[[ Source information open ]]

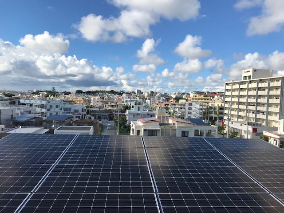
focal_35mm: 28
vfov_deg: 49.7
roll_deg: -2.0
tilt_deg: -1.6
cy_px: 106
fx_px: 230
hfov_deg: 63.4
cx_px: 142
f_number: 1.8
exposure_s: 1/3096
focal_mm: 3.99
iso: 20
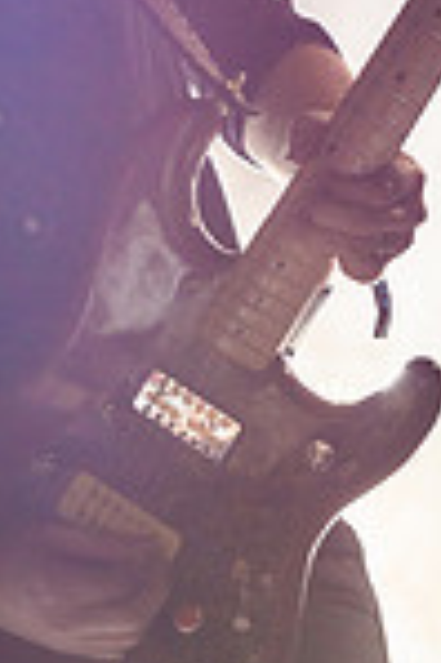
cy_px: 338
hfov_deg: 8.1
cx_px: 236
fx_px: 3112
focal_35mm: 169
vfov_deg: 12.2
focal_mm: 56
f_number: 5
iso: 1000
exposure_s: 1/320
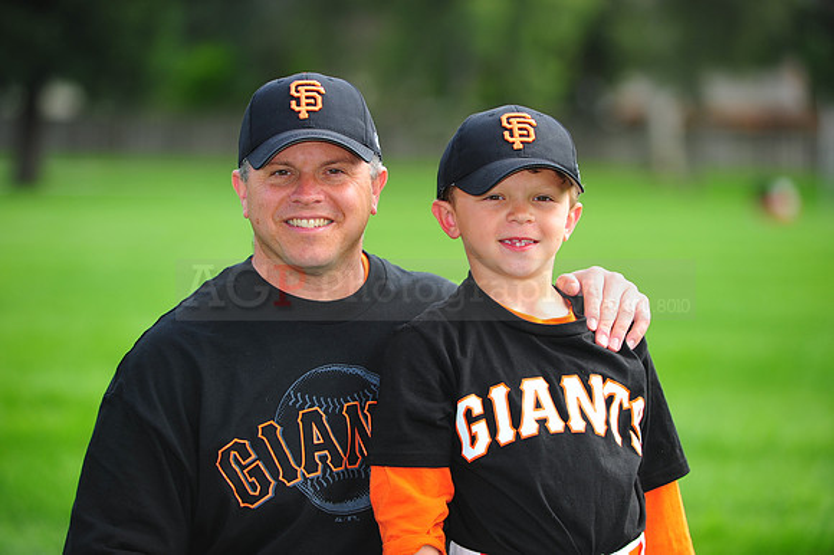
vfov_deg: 8.3
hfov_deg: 12.5
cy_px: 278
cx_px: 417
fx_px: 3820
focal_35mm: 165
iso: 200
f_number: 4
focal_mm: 165
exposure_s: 1/640
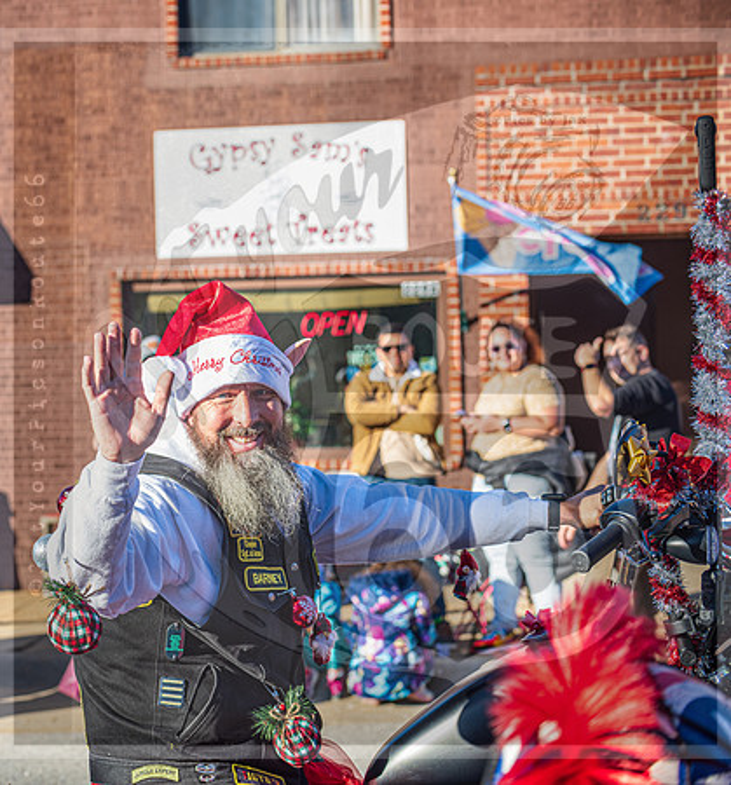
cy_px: 392
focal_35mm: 79
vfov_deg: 22.6
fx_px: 1963
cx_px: 204
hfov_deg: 21.0
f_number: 6.3
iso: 125
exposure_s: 1/320
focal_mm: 60
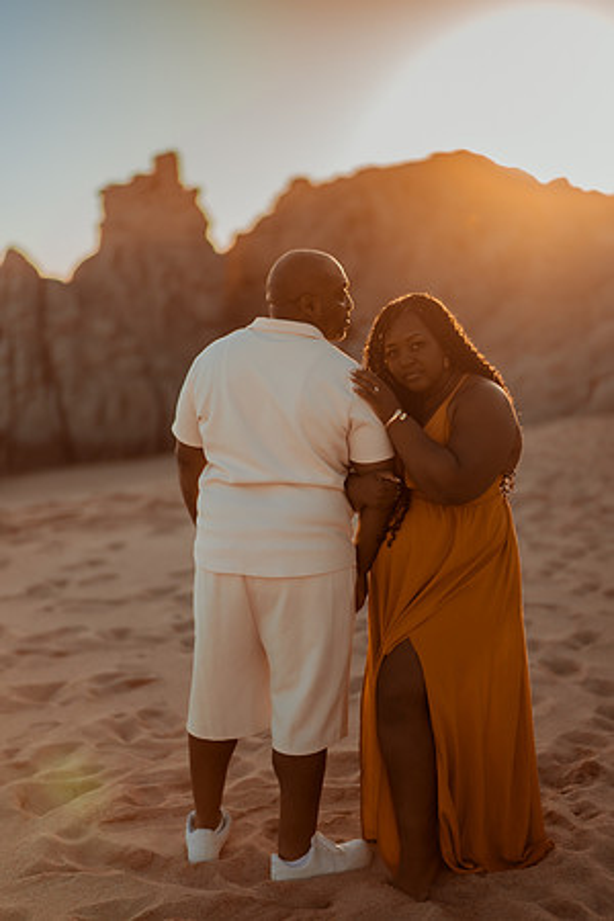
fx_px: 1484
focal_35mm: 58
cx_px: 307
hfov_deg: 23.4
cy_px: 460
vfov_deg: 34.5
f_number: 1.4
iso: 100
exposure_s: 1/4000
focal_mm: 58
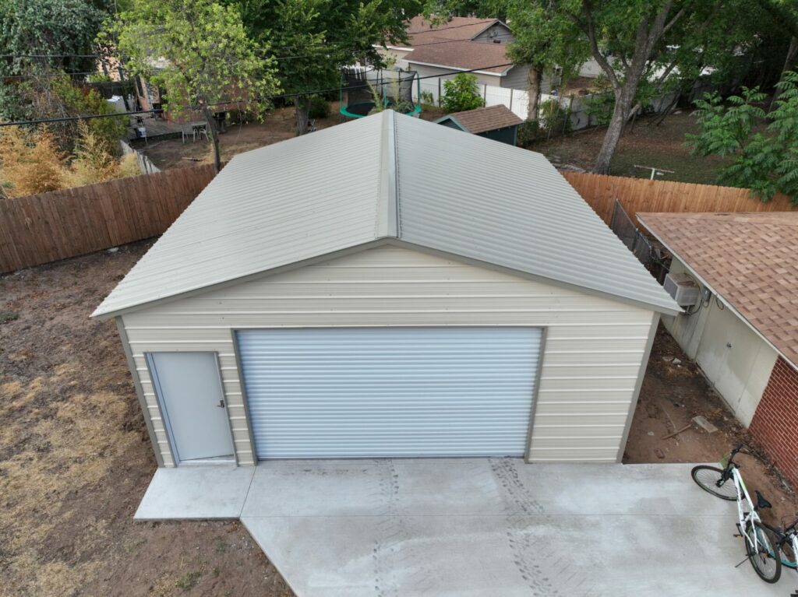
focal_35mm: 24
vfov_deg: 56.8
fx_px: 553
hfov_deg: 71.6
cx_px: 399
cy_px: 298
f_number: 2.8
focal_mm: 12.29
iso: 100
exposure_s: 1/200
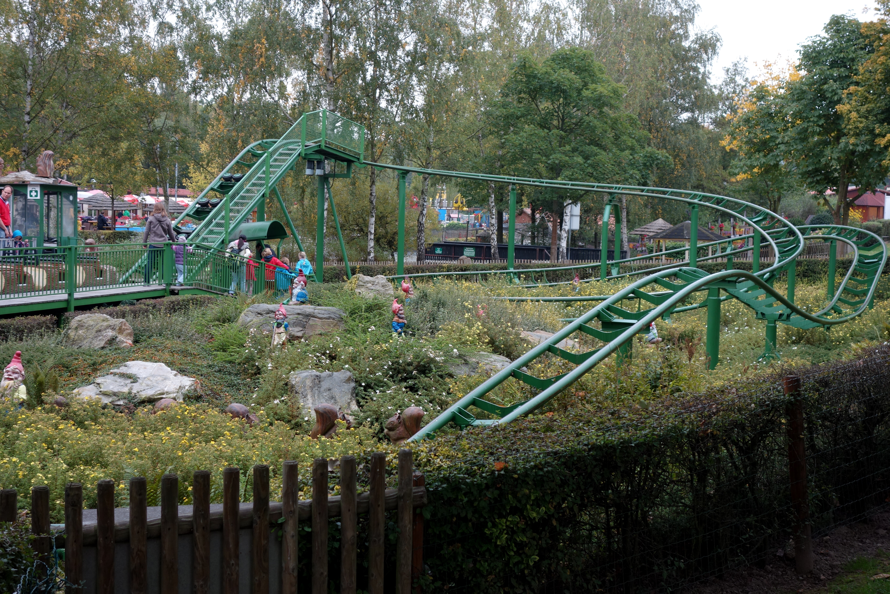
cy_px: 297
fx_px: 1261
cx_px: 445
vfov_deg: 26.5
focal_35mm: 51
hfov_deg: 38.9
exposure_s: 1/80
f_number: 3.5
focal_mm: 19.1
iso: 125
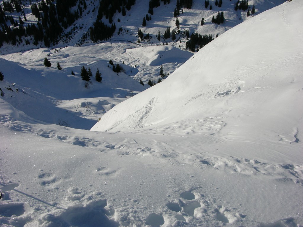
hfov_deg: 52.6
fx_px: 306
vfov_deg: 40.7
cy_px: 114
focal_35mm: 35
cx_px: 152
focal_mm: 8.9
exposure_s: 1/334
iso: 50
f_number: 8
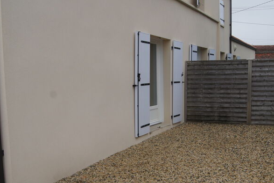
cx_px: 146
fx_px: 350
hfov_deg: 42.7
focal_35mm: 46
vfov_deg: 29.0
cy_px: 122
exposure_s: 1/80
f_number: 9
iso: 200
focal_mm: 18
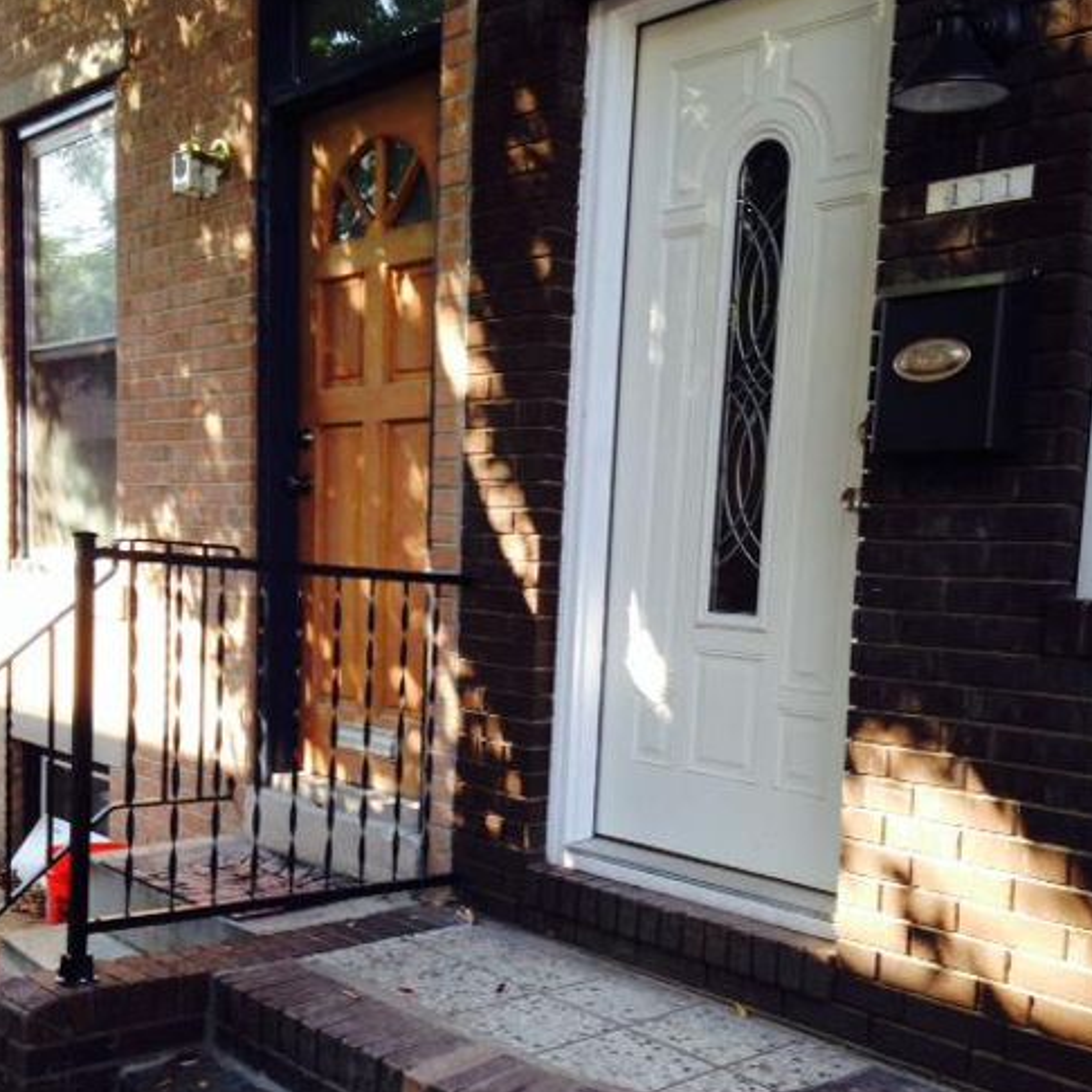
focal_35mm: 40
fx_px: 1428
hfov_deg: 41.9
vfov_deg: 41.5
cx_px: 548
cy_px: 700
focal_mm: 4.12
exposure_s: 1/131
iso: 50
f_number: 2.4
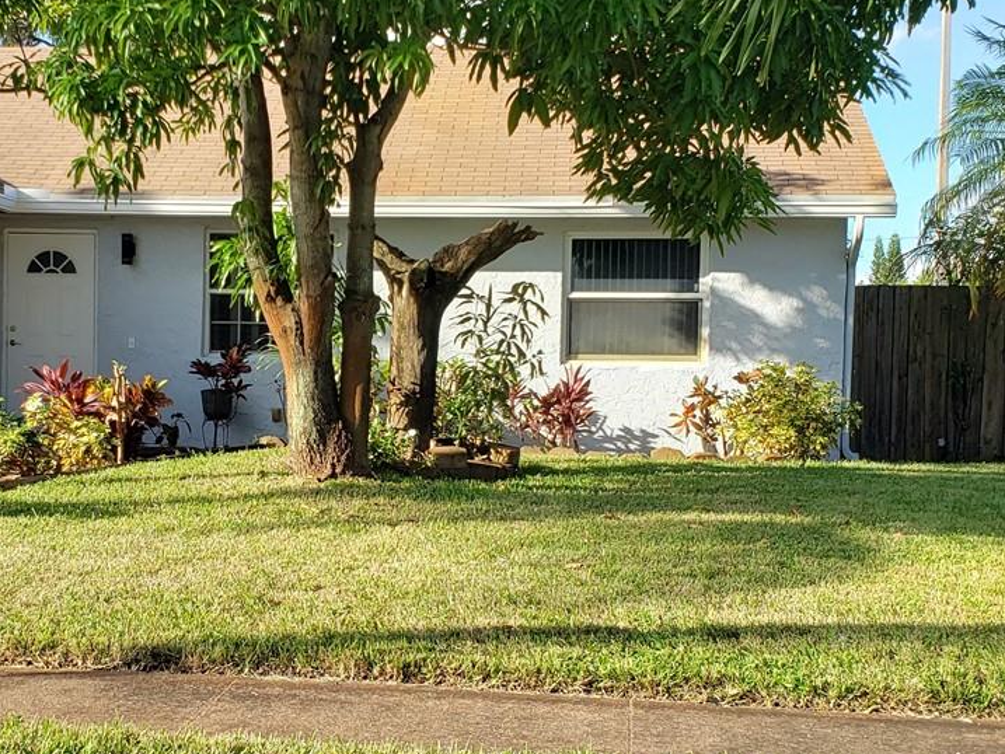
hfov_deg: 32.8
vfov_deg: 25.2
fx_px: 1684
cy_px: 448
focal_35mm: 58
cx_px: 290
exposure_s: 1/550
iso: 50
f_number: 2.4
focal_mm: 4.3
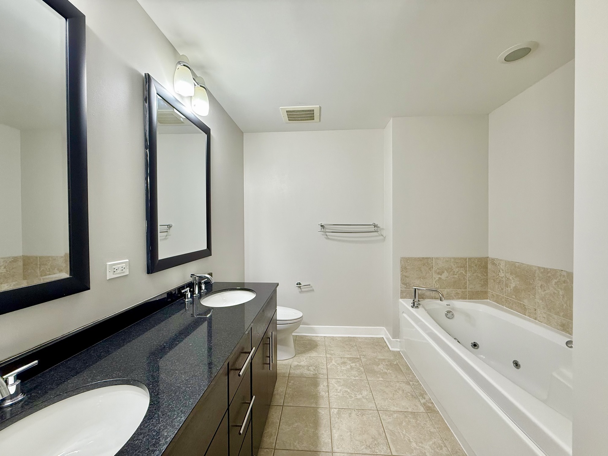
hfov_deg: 102.1
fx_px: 246
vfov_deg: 85.7
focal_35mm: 14
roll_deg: +0.2
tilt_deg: -0.3
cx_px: 304
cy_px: 228
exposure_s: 1/120
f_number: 2.2
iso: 160
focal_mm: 2.22
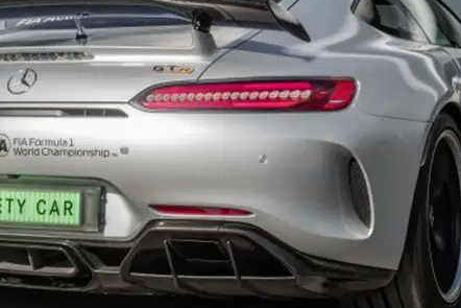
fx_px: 1217
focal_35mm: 95
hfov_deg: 21.4
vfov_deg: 14.4
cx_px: 216
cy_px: 96
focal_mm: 35
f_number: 14
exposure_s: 6
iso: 31
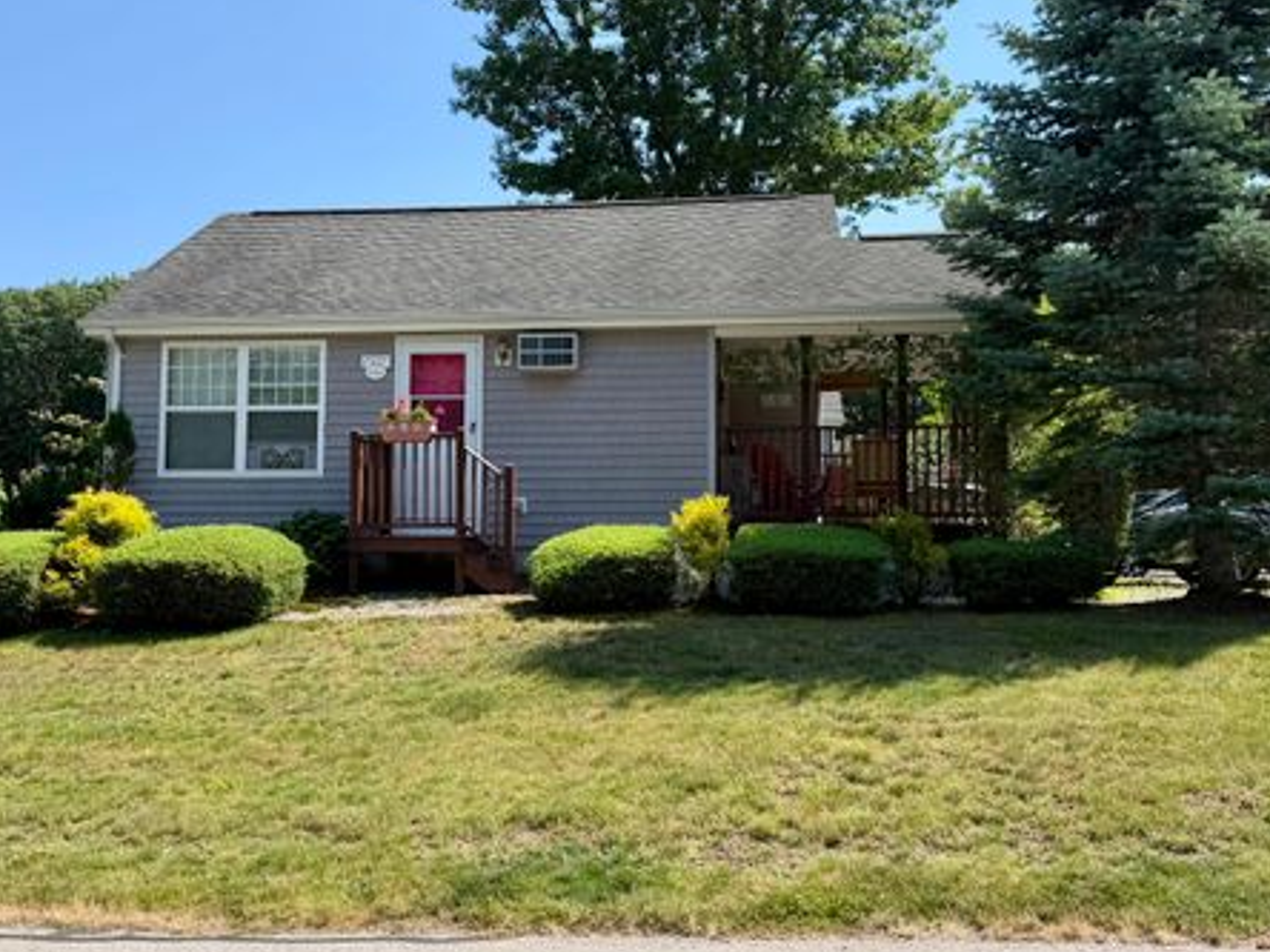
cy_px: 456
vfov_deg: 51.3
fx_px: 991
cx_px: 575
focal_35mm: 27
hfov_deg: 65.2
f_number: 1.78
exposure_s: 1/3279
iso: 80
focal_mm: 6.76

[[ Source information closed ]]

> _Problem description_: Set down exactly and only the lines from the start of the entries above through the line containing "fx_px: 3820", both ends included, omitting the pictures.

> _The answer_:
focal_35mm: 28
vfov_deg: 49.7
roll_deg: -2.0
tilt_deg: -1.6
cy_px: 106
fx_px: 230
hfov_deg: 63.4
cx_px: 142
f_number: 1.8
exposure_s: 1/3096
focal_mm: 3.99
iso: 20
cy_px: 338
hfov_deg: 8.1
cx_px: 236
fx_px: 3112
focal_35mm: 169
vfov_deg: 12.2
focal_mm: 56
f_number: 5
iso: 1000
exposure_s: 1/320
vfov_deg: 8.3
hfov_deg: 12.5
cy_px: 278
cx_px: 417
fx_px: 3820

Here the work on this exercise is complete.